What do you do when you want to be two places at once? That was the feeling I struggled with the last few weeks of my study abroad experience, when my desire to be home and my desire to stay in Costa Rica were fighting it out. About a month before the end of my program, I started having some health problems that made it difficult for me to eat. I went into the program knowing that my chronic health condition might flare up, but had relaxed my guard after spending three months with no issues. For about two weeks, I was miserable, and constantly wishing I were home. But then my health problems became less severe, although still present, and the reality of the situation set in. In two weeks I would be leaving Costa Rica, this beautiful country where I travelled every weekend and where I had made amazing friends, all of whom happened to live across the country from me. And that was incredibly sad.

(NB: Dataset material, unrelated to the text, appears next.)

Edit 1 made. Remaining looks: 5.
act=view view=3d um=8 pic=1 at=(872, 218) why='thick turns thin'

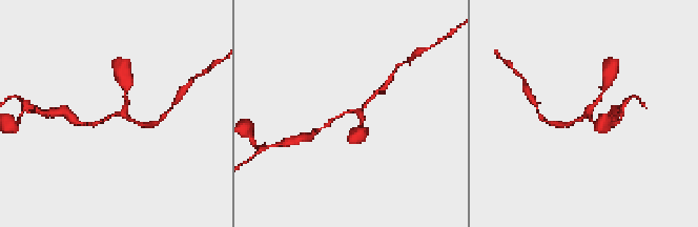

One of the hardest things about leaving Costa Rica was that in a lot of ways it was a reprieve from the responsibilities of my normally hectic life. I had no job here, no events to attend every night of the week, and it felt like the previously pressing decisions to make about internships and post-graduation plans had faded to the background. Here, I did my work, went to class and my internship, and then spent a lot of time just relaxing. Hanging out with friends, going to volcanoes and waterfalls, exploring new cities. The stress of life in the United States, where everything seemed to be building to something else (High School to prepare for College, College to prepare for Law School, Law School to prepare for…) was totally forgotten here, where the Pura Vida lifestyle let everything just fall away.

But, it is not a total paradise. Costa Rica is an expensive country to live in, and I am still more than 2,000 miles away from my close friends and family. I miss a lot of things about home, including the little things that I took for granted before (like hot showers).

I am excited to go back home, and I am dreading leaving this unique, cozy niche that I have found here in Costa Rica. It will be challenging, but my new friends and I will stay in touch. I will keep using my Spanish, maintaining and improving my current fluency level. I am also going to try to incorporate the Pura Vida lifestyle into my life in the United States, taking more time to live in the moment rather than plan for (or worry about) the future.

This transition period, this ending, is difficult. Saying goodbye is hard, but I am trying remember that every ending is also a beginning, and new adventures await.